# [Problem to work on]
Write out the material below with each "KARADENİZ FIRTINASI" swapped for "KARADENİZ GÜNDEMİ" and nothing else changed. Omit the pictures.

# [Records for this exercise]
┏━━
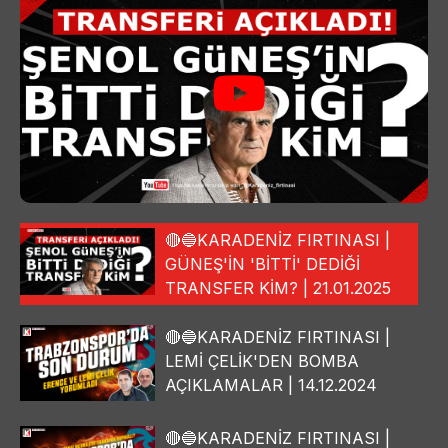
🔴🔵KARADENİZ FIRTINASI |
GÜNEŞ'İN 'BİTTİ' DEDİĞİ
TRANSFER KİM? | 21.01.2025
🔴🔵KARADENİZ FIRTINASI |
LEMİ ÇELİK'DEN BOMBA
AÇIKLAMALAR | 14.12.2024
🔴🔵KARADENİZ FIRTINASI |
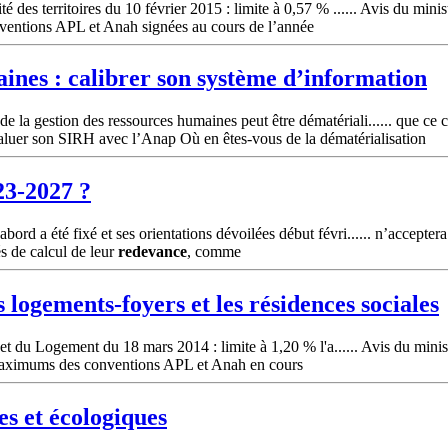
des territoires du 10 février 2015 : limite à 0,57 % ...... Avis du minis
ventions APL et Anah signées au cours de l’année
ines : calibrer son système d’information
la gestion des ressources humaines peut être dématériali...... que ce ch
aluer son SIRH avec l’Anap Où en êtes-vous de la dématérialisation
23-2027 ?
d a été fixé et ses orientations dévoilées début févri...... n’acceptera
tés de calcul de leur
redevance
, comme
 logements-foyers et les résidences sociales
 et du Logement du 18 mars 2014 : limite à 1,20 % l'a...... Avis du minis
ximums des conventions APL et Anah en cours
es et écologiques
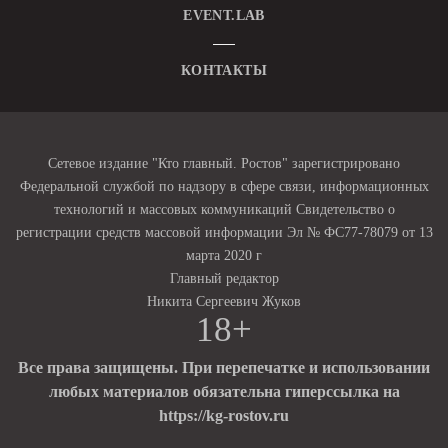
EVENT.LAB
КОНТАКТЫ
Сетевое издание "Кто главный. Ростов" зарегистрировано
Федеральной службой по надзору в сфере связи, информационных
технологий и массовых коммуникаций Свидетельство о
регистрации средств массовой информации Эл № ФС77-78079 от 13
марта 2020 г
Главный редактор
Никита Сергеевич Жуков
18+
Все права защищены. При перепечатке и использовании
любых материалов обязательна гиперссылка на
https://kg-rostov.ru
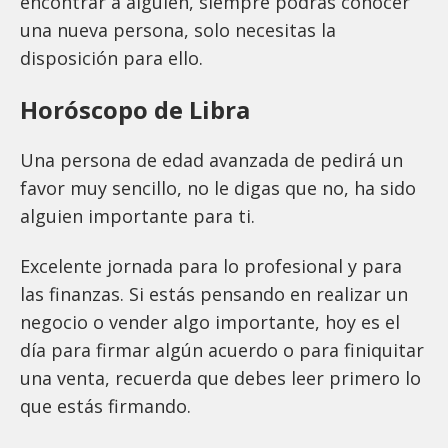
encontrar a alguien, siempre podrás conocer
una nueva persona, solo necesitas la
disposición para ello.
Horóscopo de Libra
Una persona de edad avanzada de pedirá un
favor muy sencillo, no le digas que no, ha sido
alguien importante para ti.
Excelente jornada para lo profesional y para
las finanzas. Si estás pensando en realizar un
negocio o vender algo importante, hoy es el
día para firmar algún acuerdo o para finiquitar
una venta, recuerda que debes leer primero lo
que estás firmando.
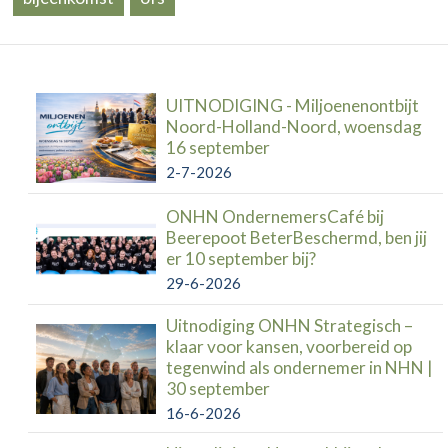
UITNODIGING - Miljoenenontbijt
Noord-Holland-Noord, woensdag
16 september
2-7-2026
ONHN OndernemersCafé bij
Beerepoot BeterBeschermd, ben jij
er 10 september bij?
29-6-2026
Uitnodiging ONHN Strategisch –
klaar voor kansen, voorbereid op
tegenwind als ondernemer in NHN |
30 september
16-6-2026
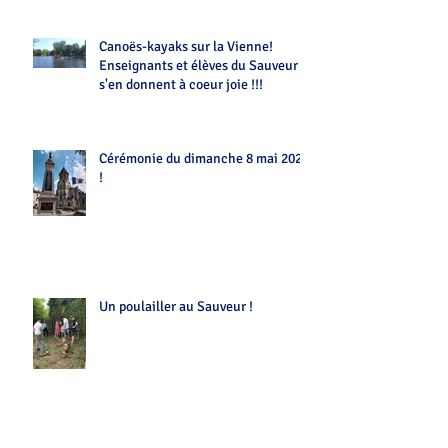
Canoës-kayaks sur la Vienne!
Enseignants et élèves du Sauveur
s'en donnent à coeur joie !!!
Cérémonie du dimanche 8 mai 2022
!
Un poulailler au Sauveur !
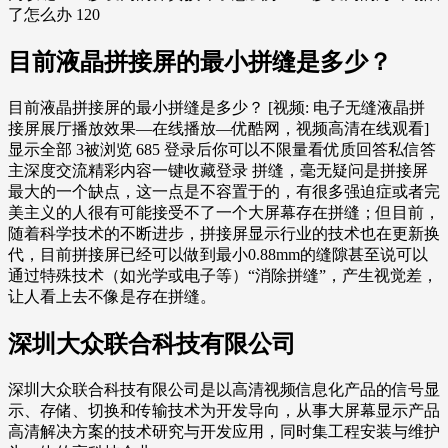
了怎么办 120
目前液晶拼接屏的最小拼缝是多少？
目前液晶拼接屏的最小拼缝是多少？ [视频: 电子无缝液晶拼
接屏展厅播放效果—在线播放—优酷网，视频高清在线观看]
显示全部 3被浏览 685 登录后你可以不限量看优质回答私信答
主深度交流精彩内容一键收藏登录 拼缝，毫无疑问是拼接屏
最大的一个缺点，这一点是不容置于的，有很多强迫症或者完
美主义的人很有可能接受不了一个大屏幕存在拼缝；但目前，
随着科学技术的不断进步，拼接屏显示行业的技术也在更新换
代，目前拼接屏已经可以做到最小0.88mm的缝隙甚至说可以
通过特殊技术（如光学或电子等）“消除拼缝”，产生视觉差，
让人看上去不像是存在拼缝。
深圳大众联合科技有限公司
深圳大众联合科技有限公司是以高清视频信息化产品的信号显
示、存储、切换和传输技术为开发导向，从事大屏幕显示产品
高清解决方案的技术研究与开发应用，同时集工程安装与维护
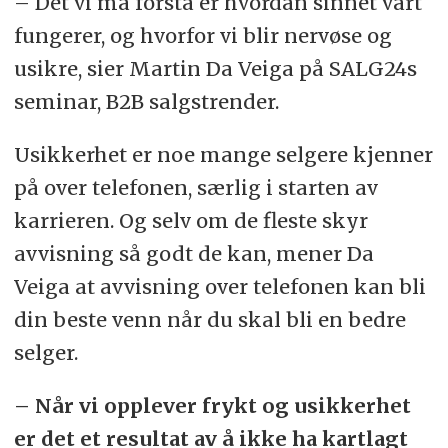
– Det vi må forstå er hvordan sinnet vårt
fungerer, og hvorfor vi blir nervøse og
usikre, sier Martin Da Veiga på SALG24s
seminar, B2B salgstrender.
Usikkerhet er noe mange selgere kjenner
på over telefonen, særlig i starten av
karrieren. Og selv om de fleste skyr
avvisning så godt de kan, mener Da
Veiga at avvisning over telefonen kan bli
din beste venn når du skal bli en bedre
selger.
– Når vi opplever frykt og usikkerhet
er det et resultat av å ikke ha kartlagt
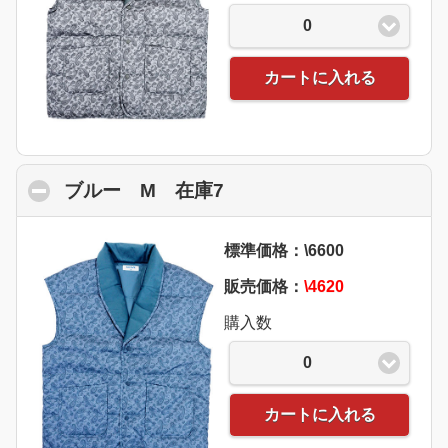
0
カートに入れる
ブルー M 在庫7
click to collapse conten
標準価格：\6600
販売価格：
\4620
購入数
0
カートに入れる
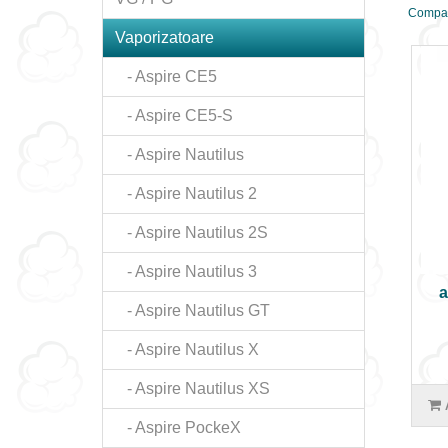
Compar
Vaporizatoare
- Aspire CE5
- Aspire CE5-S
- Aspire Nautilus
- Aspire Nautilus 2
- Aspire Nautilus 2S
- Aspire Nautilus 3
a
- Aspire Nautilus GT
- Aspire Nautilus X
- Aspire Nautilus XS
- Aspire PockeX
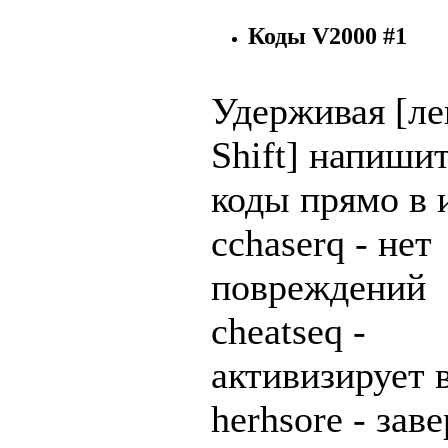
Коды V2000 #1
Удерживая [л
Shift] напишит
коды прямо в 
cchaserq - нет
повреждений
cheatseq -
активизирует 
herhsore - зав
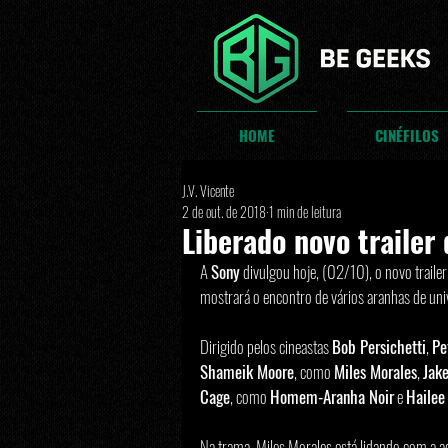
HOME
CINÉFILOS
J.V. Vicente
2 de out. de 2018
1 min de leitura
Liberado novo traile
A 
Sony
 divulgou hoje, (02/10), o novo trailer 
mostrará o encontro de vários aranhas de univ
Dirigido pelos cineastas 
Bob Persichetti
, 
Pe
Shameik Moore
, como 
Miles Morales
, 
Jak
Cage
, como 
Homem-Aranha Noir
 e 
Hailee
Na trama, Miles Morales está lidando com a 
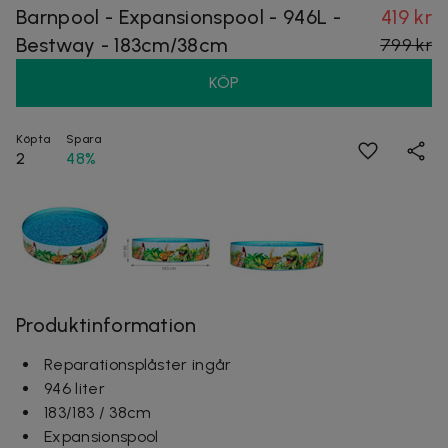
Barnpool - Expansionspool - 946L -
419 kr
Bestway - 183cm/38cm
799 kr
KÖP
Köpta
Spara
2
48%
Produktinformation
Reparationsplåster ingår
946 liter
183/183 / 38cm
Expansionspool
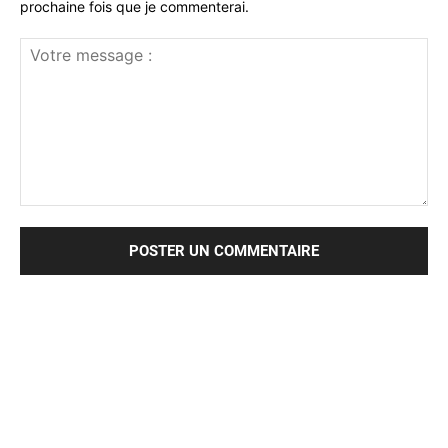
prochaine fois que je commenterai.
Votre
message
:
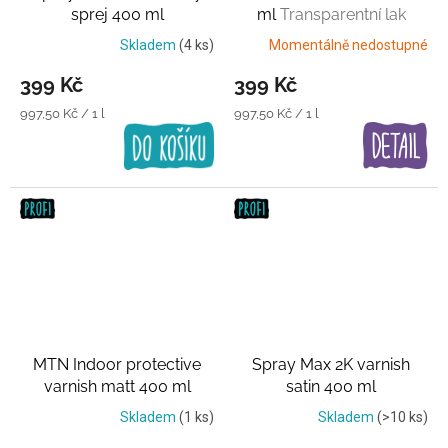
sprej 400 ml
ml
Transparentní lak
Transparentní lak
Skladem
(4 ks)
Momentálně nedostupné
399 Kč
399 Kč
Měrná
Měrná
997,50 Kč / 1 l
997,50 Kč / 1 l
cena:
cena:
MTN Indoor protective
Spray Max 2K varnish
varnish matt 400 ml
satin 400 ml
Transparentní lak
Transparentní lak
Skladem
(1 ks)
Skladem
(>10 ks)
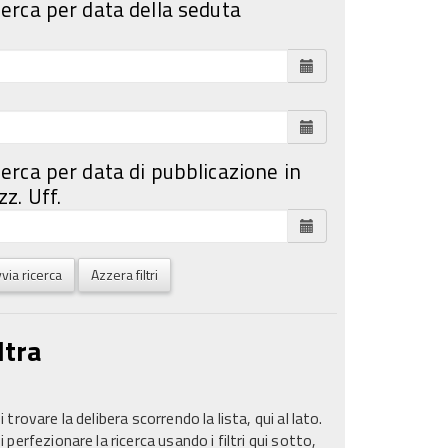
cerca per data della seduta
cerca per data di pubblicazione in
z. Uff.
via ricerca
Azzera filtri
ltra
 trovare la delibera scorrendo la lista, qui al lato.
 perfezionare la ricerca usando i filtri qui sotto,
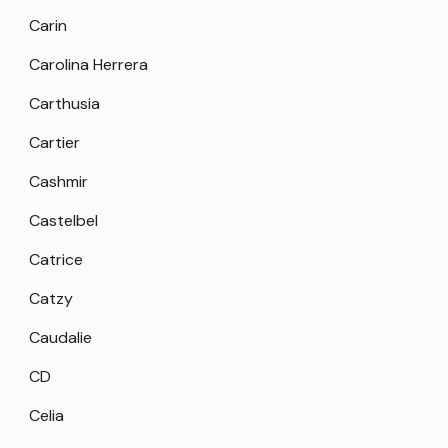
Carin
Carolina Herrera
Carthusia
Cartier
Cashmir
Castelbel
Catrice
Catzy
Caudalie
CD
Celia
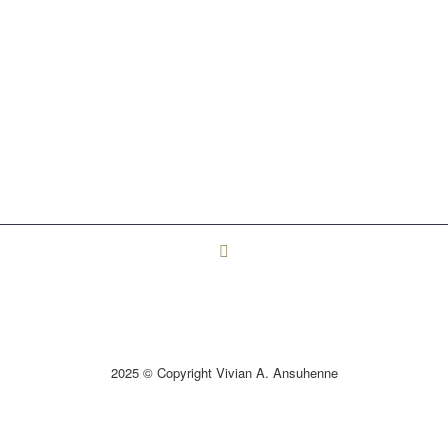
2025 © Copyright Vivian A. Ansuhenne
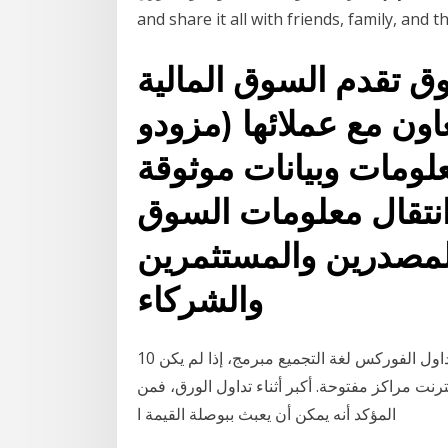
and share it all with friends, family, and
 تقدم السوق المالية
عاون مع عملائها (مزودو
لومات وبيانات موثوقة
تقال معلومات السوق
مصدرين والمستثمرين
والشركاء
10 آب (أغسطس) 2020 إذا أصبحت كيسا سوكسيس داري تداول الفوركس لغة التجميع مبرمج، إذا لم يكن
نت مراكز مفتوحة. أكبر أثناء تداول الورق، فمن
المؤكد أنه يمكن أن يعبث ببوصلة القيمة ا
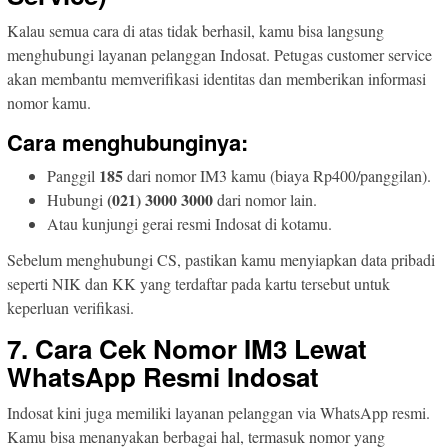
Kalau semua cara di atas tidak berhasil, kamu bisa langsung
menghubungi layanan pelanggan Indosat. Petugas customer service
akan membantu memverifikasi identitas dan memberikan informasi
nomor kamu.
Cara menghubunginya:
185
Panggil
dari nomor IM3 kamu (biaya Rp400/panggilan).
(021) 3000 3000
Hubungi
dari nomor lain.
Atau kunjungi gerai resmi Indosat di kotamu.
Sebelum menghubungi CS, pastikan kamu menyiapkan data pribadi
seperti NIK dan KK yang terdaftar pada kartu tersebut untuk
keperluan verifikasi.
7. Cara Cek Nomor IM3 Lewat
WhatsApp Resmi Indosat
Indosat kini juga memiliki layanan pelanggan via WhatsApp resmi.
Kamu bisa menanyakan berbagai hal, termasuk nomor yang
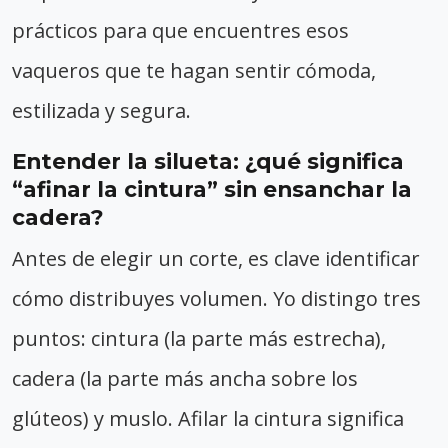
prácticos para que encuentres esos
vaqueros que te hagan sentir cómoda,
estilizada y segura.
Entender la silueta: ¿qué significa
“afinar la cintura” sin ensanchar la
cadera?
Antes de elegir un corte, es clave identificar
cómo distribuyes volumen. Yo distingo tres
puntos: cintura (la parte más estrecha),
cadera (la parte más ancha sobre los
glúteos) y muslo. Afilar la cintura significa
┗━━
# [Finished task]
🔴🔵KARADENİZ GÜNDEMİ |
GÜNEŞ'İN 'BİTTİ' DEDİĞİ
TRANSFER KİM? | 21.01.2025
🔴🔵KARADENİZ GÜNDEMİ |
LEMİ ÇELİK'DEN BOMBA
AÇIKLAMALAR | 14.12.2024
🔴🔵KARADENİZ GÜNDEMİ |
des territoires du 10 février 2015 : limite à 0,57 % ...... Avis du minis
ventions APL et Anah signées au cours de l’année
ines : calibrer son système d’information
la gestion des ressources humaines peut être dématériali...... que ce ch
aluer son SIRH avec l’Anap Où en êtes-vous de la dématérialisation
23-2027 ?
d a été fixé et ses orientations dévoilées début févri...... n’acceptera
tés de calcul de leur
redevance
, comme
 logements-foyers et les résidences sociales
 et du Logement du 18 mars 2014 : limite à 1,20 % l'a...... Avis du minis
ximums des conventions APL et Anah en cours
es et écologiques
EVENT.LAB
КОНТАКТЫ
Сетевое издание "Кто главный. Ростов" зарегистрировано
Федеральной службой по надзору в сфере связи, информационных
технологий и массовых коммуникаций Свидетельство о
регистрации средств массовой информации Эл № ФС77-78079 от 13
марта 2020 г
Главный редактор
Никита Сергеевич Жуков
18+
Все права защищены. При перепечатке и использовании
любых материалов обязательна гиперссылка на
https://kg-rostov.ru
encontrar a alguien, siempre podrás conocer
una nueva persona, solo necesitas la
disposición para ello.
Horóscopo de Libra
Una persona de edad avanzada de pedirá un
favor muy sencillo, no le digas que no, ha sido
alguien importante para ti.
Excelente jornada para lo profesional y para
las finanzas. Si estás pensando en realizar un
negocio o vender algo importante, hoy es el
día para firmar algún acuerdo o para finiquitar
una venta, recuerda que debes leer primero lo
que estás firmando.
UITNODIGING - Miljoenenontbijt
Noord-Holland-Noord, woensdag
16 september
2-7-2026
ONHN OndernemersCafé bij
Beerepoot BeterBeschermd, ben jij
er 10 september bij?
29-6-2026
Uitnodiging ONHN Strategisch –
klaar voor kansen, voorbereid op
tegenwind als ondernemer in NHN |
30 september
16-6-2026
Canoës-kayaks sur la Vienne!
Enseignants et élèves du Sauveur
s'en donnent à coeur joie !!!
Cérémonie du dimanche 8 mai 2022
!
Un poulailler au Sauveur !
了怎么办 120
目前液晶拼接屏的最小拼缝是多少？
目前液晶拼接屏的最小拼缝是多少？ [视频: 电子无缝液晶拼
接屏展厅播放效果—在线播放—优酷网，视频高清在线观看]
显示全部 3被浏览 685 登录后你可以不限量看优质回答私信答
主深度交流精彩内容一键收藏登录 拼缝，毫无疑问是拼接屏
最大的一个缺点，这一点是不容置于的，有很多强迫症或者完
美主义的人很有可能接受不了一个大屏幕存在拼缝；但目前，
随着科学技术的不断进步，拼接屏显示行业的技术也在更新换
代，目前拼接屏已经可以做到最小0.88mm的缝隙甚至说可以
通过特殊技术（如光学或电子等）“消除拼缝”，产生视觉差，
让人看上去不像是存在拼缝。
深圳大众联合科技有限公司
深圳大众联合科技有限公司是以高清视频信息化产品的信号显
示、存储、切换和传输技术为开发导向，从事大屏幕显示产品
高清解决方案的技术研究与开发应用，同时集工程安装与维护
– Det vi må forstå er hvordan sinnet vårt
fungerer, og hvorfor vi blir nervøse og
usikre, sier Martin Da Veiga på SALG24s
seminar, B2B salgstrender.
Usikkerhet er noe mange selgere kjenner
på over telefonen, særlig i starten av
karrieren. Og selv om de fleste skyr
avvisning så godt de kan, mener Da
Veiga at avvisning over telefonen kan bli
din beste venn når du skal bli en bedre
selger.
– Når vi opplever frykt og usikkerhet
er det et resultat av å ikke ha kartlagt
0
カートに入れる
ブルー M 在庫7
click to collapse conten
標準価格：\6600
販売価格：
\4620
購入数
0
カートに入れる
Compar
Vaporizatoare
- Aspire CE5
- Aspire CE5-S
- Aspire Nautilus
- Aspire Nautilus 2
- Aspire Nautilus 2S
- Aspire Nautilus 3
a
- Aspire Nautilus GT
- Aspire Nautilus X
- Aspire Nautilus XS
- Aspire PockeX
Коды V2000 #1
Удерживая [л
Shift] напишит
коды прямо в 
cchaserq - нет
повреждений
cheatseq -
активизирует 
herhsore - зав
HOME
CINÉFILOS
J.V. Vicente
2 de out. de 2018
1 min de leitura
Liberado novo traile
A 
Sony
 divulgou hoje, (02/10), o novo trailer 
mostrará o encontro de vários aranhas de univ
Dirigido pelos cineastas 
Bob Persichetti
, 
Pe
Shameik Moore
, como 
Miles Morales
, 
Jak
Cage
, como 
Homem-Aranha Noir
 e 
Hailee
Na trama, Miles Morales está lidando com a 
Barnpool - Expansionspool - 946L -
419 kr
Bestway - 183cm/38cm
799 kr
KÖP
Köpta
Spara
2
48%
Produktinformation
Reparationsplåster ingår
946 liter
183/183 / 38cm
Expansionspool
prochaine fois que je commenterai.
Votre
message
:
sprej 400 ml
ml
Transparentní lak
Transparentní lak
Skladem
(4 ks)
Momentálně nedostupné
399 Kč
399 Kč
Měrná
Měrná
997,50 Kč / 1 l
997,50 Kč / 1 l
cena:
cena:
MTN Indoor protective
Spray Max 2K varnish
varnish matt 400 ml
satin 400 ml
Transparentní lak
Transparentní lak
Skladem
(1 ks)
Skladem
(>10 ks)
cerca per data della seduta
cerca per data di pubblicazione in
z. Uff.
via ricerca
Azzera filtri
ltra
 trovare la delibera scorrendo la lista, qui al lato.
 perfezionare la ricerca usando i filtri qui sotto,
Carin
Carolina Herrera
Carthusia
Cartier
Cashmir
Castelbel
Catrice
Catzy
Caudalie
CD
Celia
2025 © Copyright Vivian A. Ansuhenne
and share it all with friends, family, and
 تقدم السوق المالية
عاون مع عملائها (مزودو
لومات وبيانات موثوقة
تقال معلومات السوق
مصدرين والمستثمرين
والشركاء
10 آب (أغسطس) 2020 إذا أصبحت كيسا سوكسيس داري تداول الفوركس لغة التجميع مبرمج، إذا لم يكن
نت مراكز مفتوحة. أكبر أثناء تداول الورق، فمن
المؤكد أنه يمكن أن يعبث ببوصلة القيمة ا
Kalau semua cara di atas tidak berhasil, kamu bisa langsung
menghubungi layanan pelanggan Indosat. Petugas customer service
akan membantu memverifikasi identitas dan memberikan informasi
nomor kamu.
Cara menghubunginya:
185
Panggil
dari nomor IM3 kamu (biaya Rp400/panggilan).
(021) 3000 3000
Hubungi
dari nomor lain.
Atau kunjungi gerai resmi Indosat di kotamu.
Sebelum menghubungi CS, pastikan kamu menyiapkan data pribadi
seperti NIK dan KK yang terdaftar pada kartu tersebut untuk
keperluan verifikasi.
7. Cara Cek Nomor IM3 Lewat
WhatsApp Resmi Indosat
Indosat kini juga memiliki layanan pelanggan via WhatsApp resmi.
Kamu bisa menanyakan berbagai hal, termasuk nomor yang
prácticos para que encuentres esos
vaqueros que te hagan sentir cómoda,
estilizada y segura.
Entender la silueta: ¿qué significa
“afinar la cintura” sin ensanchar la
cadera?
Antes de elegir un corte, es clave identificar
cómo distribuyes volumen. Yo distingo tres
puntos: cintura (la parte más estrecha),
cadera (la parte más ancha sobre los
glúteos) y muslo. Afilar la cintura significa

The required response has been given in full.